Mon 16 Feb 2009

My macaroni and cheese has six cheeses: Sharp cheddar, Monterey Jack, colby, bleu cheese (Point Reyes Bleu), gruyere and parmesan. I start with four cups of bechamel sauce into which I stir two cups of shredded cheeses (which makes it a Mornay sauce) and then mix the cooked macaroni and sauce in a large bowl. I add more shredded cheeses, diced country ham and a few chopped tomatoes. Once the mixture is spread in a baking dish, I scatter over the top handfuls of panko bread crumbs tossed with shredded cheeses and finally, over all, I grate more gruyere and parmesan. About 30 minutes at 375 degrees will do it, though it doesn’t hurt to turn on the broiler for a minute or two so those bread crumbs get toasty and crusty. Yum!

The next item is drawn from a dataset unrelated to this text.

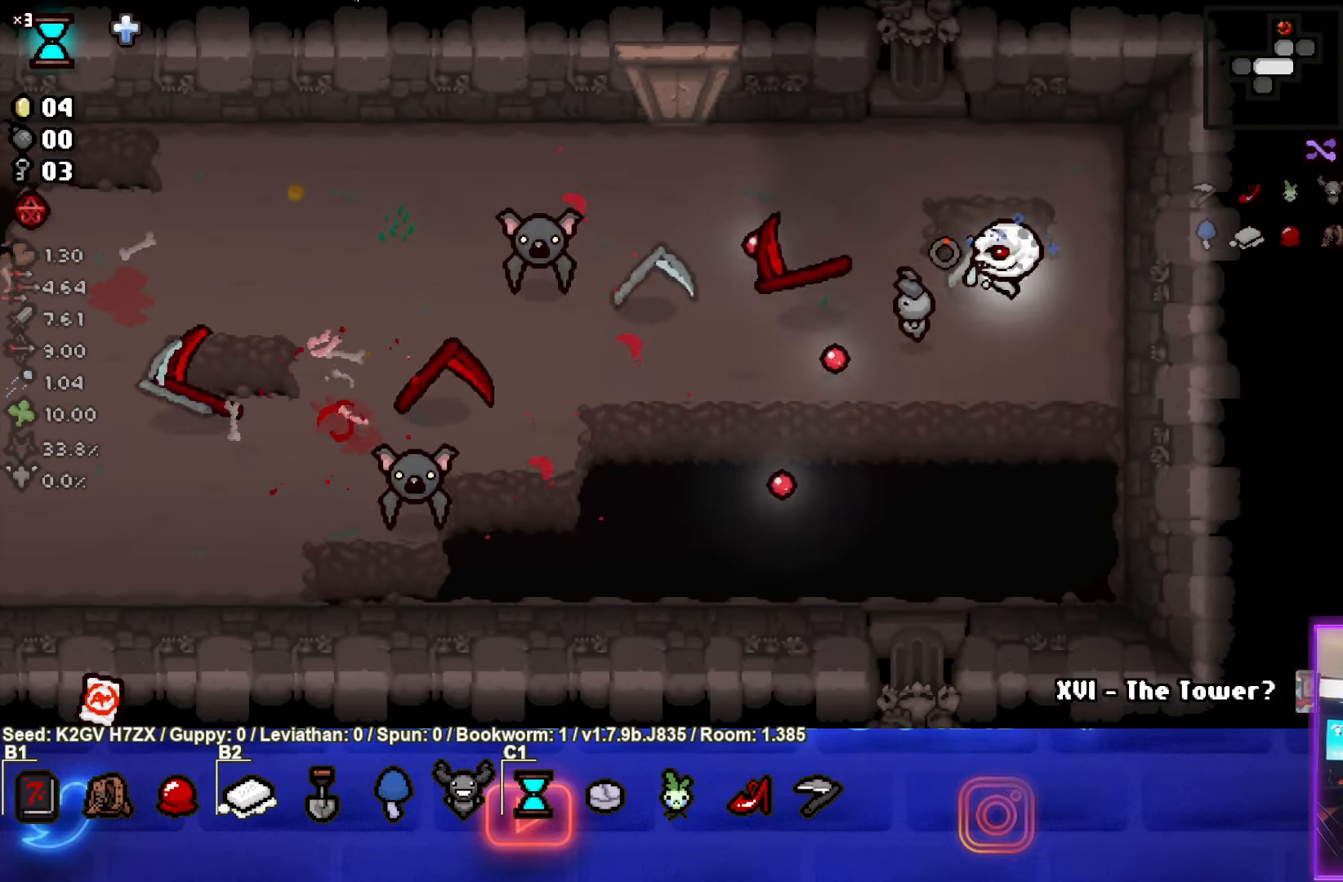
{"buttons": [], "left_stick": "down-left", "events": [[133, "left_stick", "right"], [150, "SQUARE", "up"], [217, "SQUARE", "down"], [400, "SQUARE", "up"], [433, "left_stick", "center"], [500, "left_stick", "down-left"]]}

For wine, I opened a bottle of the Matua Valley Pinot Noir 2008, from New Zealand’s Marlborough region. This is an inexpensive
pinot noir that may lack great dimension but gets the details right. The color is medium ruby-cranberry; the bouquet offers cloves and allspice, cranberry and cola and red and black currants with a hint of melon. In the mouth, the currant and blueberry flavors develop elements of dried spice and potpourri and a touch of earthiness. The wine ages briefly in a combination of new and used French oak and stainless steel, a process that retains the grape’s fresh appeal and zestiness, while contributing a firm satiny texture. No blockbuster here but a model of charm and delicacy and delicious fruit. Very Good+. About $14.
FWE Imports, Napa California.
February 17th, 2009 at 8:46 am
We have parted company. I’ve got such deep-seated problems with mac and cheese, from childhood, it is one of the two things I will not eat.
February 17th, 2009 at 9:45 am
Um, what’s the other one?
February 17th, 2009 at 5:45 pm
I don’t know yet, but I’m looking for it…
February 18th, 2009 at 7:37 pm
I am always amazed at the ability of wine writers to taste blueberries in wine. I have grown blueberries for 30 years, and each year go up to the Blue Ridge Parkway and pick 40-50 pounds of blueberries (and eat half of them) and have never tasted blueberry in a wine. I am wondering if my tastebuds have been blueburied.
February 19th, 2009 at 9:23 am
“Blueburied”! what a great word, Bruce. That signifier doesn’t show up in many wines, it’s true, mainly in syrah and occasionally pinot noir, as noted here. Very rarely in cabernet sauvignon.